RFR: 8262519: AArch64: Unnecessary acquire semantics of memory-order-conservative atomics in C++ Hotspot code
Andrew Haley
aph at openjdk.java.net
Tue Mar 9 09:06:07 UTC 2021
On Tue, 9 Mar 2021 02:27:07 GMT, Dong Bo <dongbo at openjdk.org> wrote:
>>> > Hm, from our point of view, ldaxr+stlxr+dmb and ldxr+stlxr+dmb provide the same order semantics.
>>> > The acquire are used to ensure all loads/stores that are after an ldaxr (actually loads/stores after the dmb of atomic__default__impl in this case) in program order, while the dmb has already guaranteed this for us.
>>> > Without the acquire, the loads/stores after the atomic operations still can not pass the dmb.
>>> > Remove the acquire does not change the order between preceding loads/stores and stlxr.
>>>
>>> I agree that the code will still be correct if you change the ldaxr to ldar. While this may make some difference on machines which do not support LSE I would not expect it to be significant for anything other than a very carefully crafted benchmark or an extremely specialized parallel algorithm. Is this change request motivated by an actual real-world use case?
>>
>> Thanks for the comments.
>> We only witnessed ~4% improvements with C code below on one of our platform.

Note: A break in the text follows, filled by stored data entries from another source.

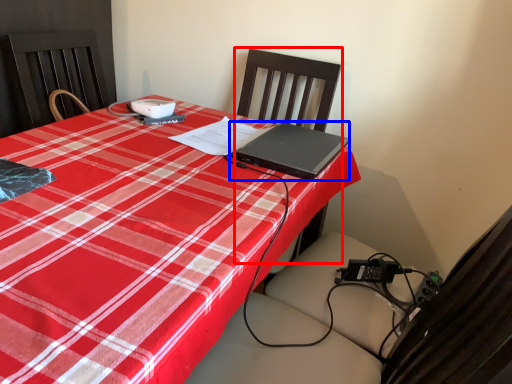
Question: Which object is further to the camera taking this photo, chair (highlighted by a red box) or laptop (highlighted by a blue box)?

Choices:
 (A) chair
 (B) laptop

Answer: (B)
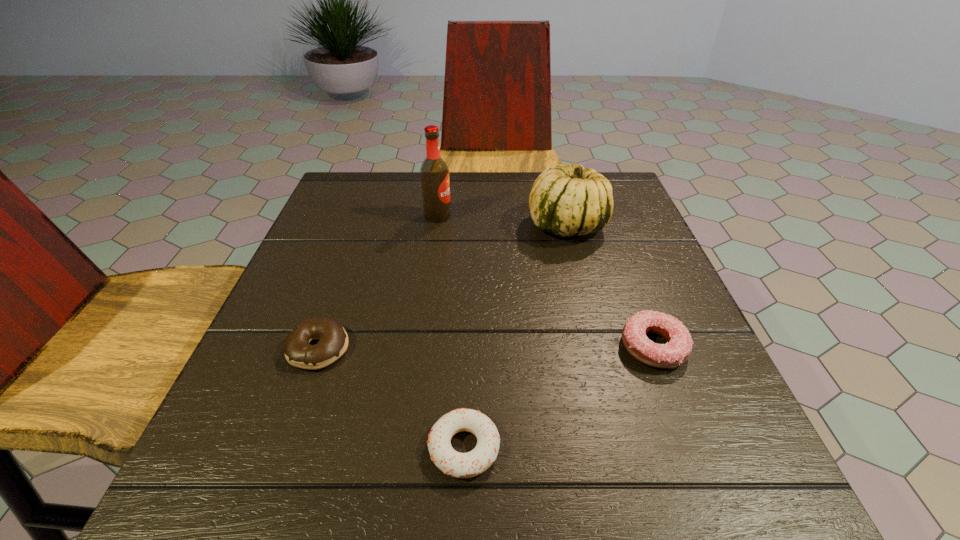
Where is `blank space located on the left of the nearest object`? blank space located on the left of the nearest object is located at coordinates (229, 448).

>> The load-acquire is implemented as a full-barrier by the core in fact.
>> // highly-contended fetch_and_add test, %3.96 improvements with 8 threads
>> unsigned long res = 0;
>> unsigned long sum = 0;
>> extern unsigned long aarch64_atomic_fetch_add_8_default_impl(void *ptr, unsigned long val);
>>
>> void *executor (void *arg)
>> {
>> for (int i = 0; i < ITER; i++) {
>> sum += aarch64_atomic_fetch_add_8_default_impl(&res, 1);
>> }
>> }
>>
>> int main(int argc, char **args)
>> {
>> int i;
>> pthread_t exethreads[THREADS];
>> int threads = atoi(args[1]);
>>
>> for (i = 0; i < threads; i++)
>> pthread_create(&exethreads[i], NULL, executor, NULL);
>> for (i = 0; i < threads; i++)
>> pthread_join(exethreads[i], NULL);
>>
>> return 0;
>> }
>> While we didn't have any noticeable improvements with JAVA tests we tried, e.g. `test/micro/org/openjdk/bench/vm/gc/Alloc.java`.

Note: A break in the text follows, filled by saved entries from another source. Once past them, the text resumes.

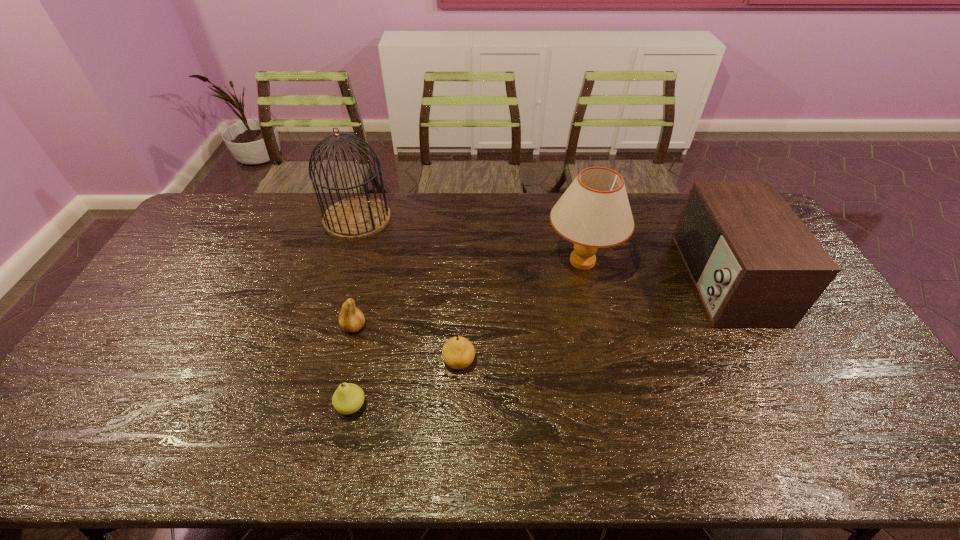
Identify the location of empty space that is in between the birdcage and the farthest pear. (356, 272).

This screenshot has height=540, width=960. Find the location of `empty space between the lampshade and the farthest pear`. empty space between the lampshade and the farthest pear is located at coordinates (468, 294).

Select which object is the third closest to the lampshade. Please provide its 2D coordinates. Your answer should be formatted as a tuple, i.e. [(x, y)], where the tuple contains the x and y coordinates of a point satisfying the conditions above.

[(357, 217)]

In order to click on object that ranks as the third closest to the farthest pear in this screenshot , I will do 357,217.

Identify which pear is the second closest to the birdcage. Please provide its 2D coordinates. Your answer should be formatted as a tuple, i.e. [(x, y)], where the tuple contains the x and y coordinates of a point satisfying the conditions above.

[(458, 352)]

The height and width of the screenshot is (540, 960). Identify the location of the second closest pear to the nearest object. (458, 352).

Find the location of a particular element. The width and height of the screenshot is (960, 540). vacant region that satisfies the following two spatial constraints: 1. on the front-facing side of the radio receiver; 2. on the front side of the nearest pear is located at coordinates (791, 406).

Where is `free space that satisfies the following two spatial constraints: 1. on the back side of the fifth object from left to right; 2. at the door of the birdcage`? The height and width of the screenshot is (540, 960). free space that satisfies the following two spatial constraints: 1. on the back side of the fifth object from left to right; 2. at the door of the birdcage is located at coordinates (572, 218).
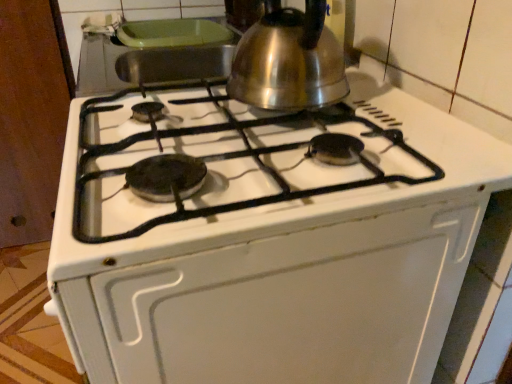
Question: Does white matte oven at center have a lesser height compared to satin silver kettle at upper center?

Choices:
 (A) yes
 (B) no

Answer: (B)

Question: Is satin silver kettle at upper center completely or partially inside white matte oven at center?

Choices:
 (A) yes
 (B) no

Answer: (B)

Question: From the image's perspective, is white matte oven at center located beneath satin silver kettle at upper center?

Choices:
 (A) no
 (B) yes

Answer: (B)

Question: Is white matte oven at center far away from satin silver kettle at upper center?

Choices:
 (A) no
 (B) yes

Answer: (A)

Question: Is white matte oven at center outside satin silver kettle at upper center?

Choices:
 (A) yes
 (B) no

Answer: (A)

Question: From a real-world perspective, is white matte oven at center physically above satin silver kettle at upper center?

Choices:
 (A) yes
 (B) no

Answer: (B)

Question: Is satin silver kettle at upper center behind white matte oven at center?

Choices:
 (A) yes
 (B) no

Answer: (A)

Question: Can we say satin silver kettle at upper center lies outside white matte oven at center?

Choices:
 (A) no
 (B) yes

Answer: (B)

Question: Considering the relative sizes of satin silver kettle at upper center and white matte oven at center in the image provided, is satin silver kettle at upper center bigger than white matte oven at center?

Choices:
 (A) no
 (B) yes

Answer: (A)

Question: Is white matte oven at center at the back of satin silver kettle at upper center?

Choices:
 (A) no
 (B) yes

Answer: (A)

Question: Does satin silver kettle at upper center have a smaller size compared to white matte oven at center?

Choices:
 (A) yes
 (B) no

Answer: (A)

Question: From the image's perspective, is satin silver kettle at upper center beneath white matte oven at center?

Choices:
 (A) no
 (B) yes

Answer: (A)

Question: Does point (261, 81) appear closer or farther from the camera than point (462, 218)?

Choices:
 (A) closer
 (B) farther

Answer: (B)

>> Seems the percentages of the atomics are too low, not to mention the actual real-world use case, e.g. Spark, Tomcat.
>>
>> I guess we do not have to change the `ldaxr` to `ldxr` now, due to we haven't seen any significant performance enhancements yet. :-)

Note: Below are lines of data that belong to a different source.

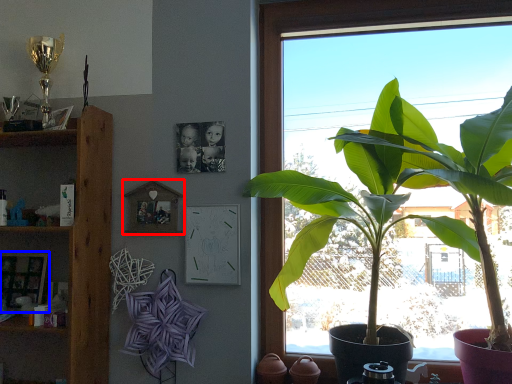
Question: Which object appears closest to the camera in this image, picture frame (highlighted by a red box) or picture frame (highlighted by a blue box)?

Choices:
 (A) picture frame
 (B) picture frame

Answer: (A)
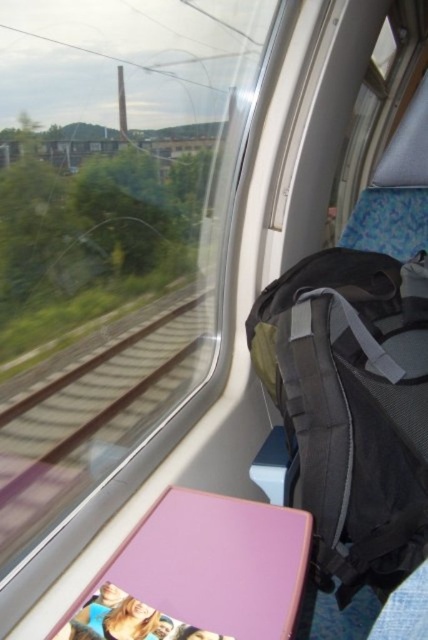
Question: Among these objects, which one is farthest from the camera?

Choices:
 (A) black fabric backpack at right
 (B) brown metal train track at left

Answer: (A)

Question: From the image, what is the correct spatial relationship of black fabric backpack at right in relation to brown metal train track at left?

Choices:
 (A) right
 (B) left

Answer: (A)

Question: Does black fabric backpack at right come in front of brown metal train track at left?

Choices:
 (A) yes
 (B) no

Answer: (B)

Question: Is black fabric backpack at right above brown metal train track at left?

Choices:
 (A) no
 (B) yes

Answer: (B)

Question: Among these objects, which one is nearest to the camera?

Choices:
 (A) black fabric backpack at right
 (B) brown metal train track at left

Answer: (B)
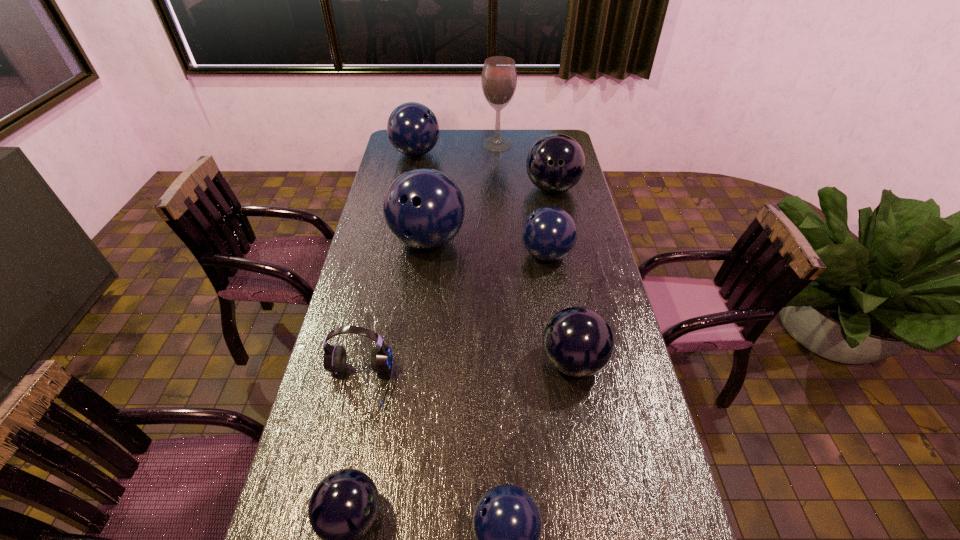
Locate an element on the screen. black bowling ball that is the third nearest to the smallest blue bowling ball is located at coordinates (555, 163).

Locate an element on the screen. The width and height of the screenshot is (960, 540). black bowling ball that is the closest one to the biggest blue bowling ball is located at coordinates (555, 163).

Where is `vacant space that satisfies the following two spatial constraints: 1. on the side of the third farthest object with the finger holes; 2. on the side of the second smallest black bowling ball with the finger holes`? vacant space that satisfies the following two spatial constraints: 1. on the side of the third farthest object with the finger holes; 2. on the side of the second smallest black bowling ball with the finger holes is located at coordinates (588, 362).

The height and width of the screenshot is (540, 960). I want to click on free spot that satisfies the following two spatial constraints: 1. on the side of the farthest black bowling ball with the finger holes; 2. on the surface of the rightmost blue bowling ball near the finger holes, so click(x=565, y=254).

>> But I feel a little inconsistent that we have code use the stronger semantics, while a weaker instruction can still provide the correct order semantics.
>
> OK, withdrawing... Thank you all for the time.
> _Mailing list message from [Andrew Dinn](mailto:adinn at redhat.com) on [hotspot-dev](mailto:hotspot-dev at openjdk.java.net):_
>
> I believe it would be better in future to perform investigations when
> there is a real world use case indicating there is a problem to be fixed
> and that the fix will make a difference. Looking into this change has
> taken quite a lot of your time and a lot of reviewer time. That time
> could probably have been better spent looking into other things.
I don't completely agree. It seems to make sense to concentrate only on measurable things. However, efficient systems are composed from thousands of tiny optimizations, each one of which may be too small to measure on its own. The AArch64 HotSpot we have today would be less efficient if we'd insisted on strict performance justification for each little optimization.
My misgivings about this change are due to not being entirely convinced we've found all the corner cases, and a worry (born of experience!) that some AArch64 implementations may be pushed into marginal behaviour. Even though such misbehaviour is unlikely today, I'm not sure it's worth the risk.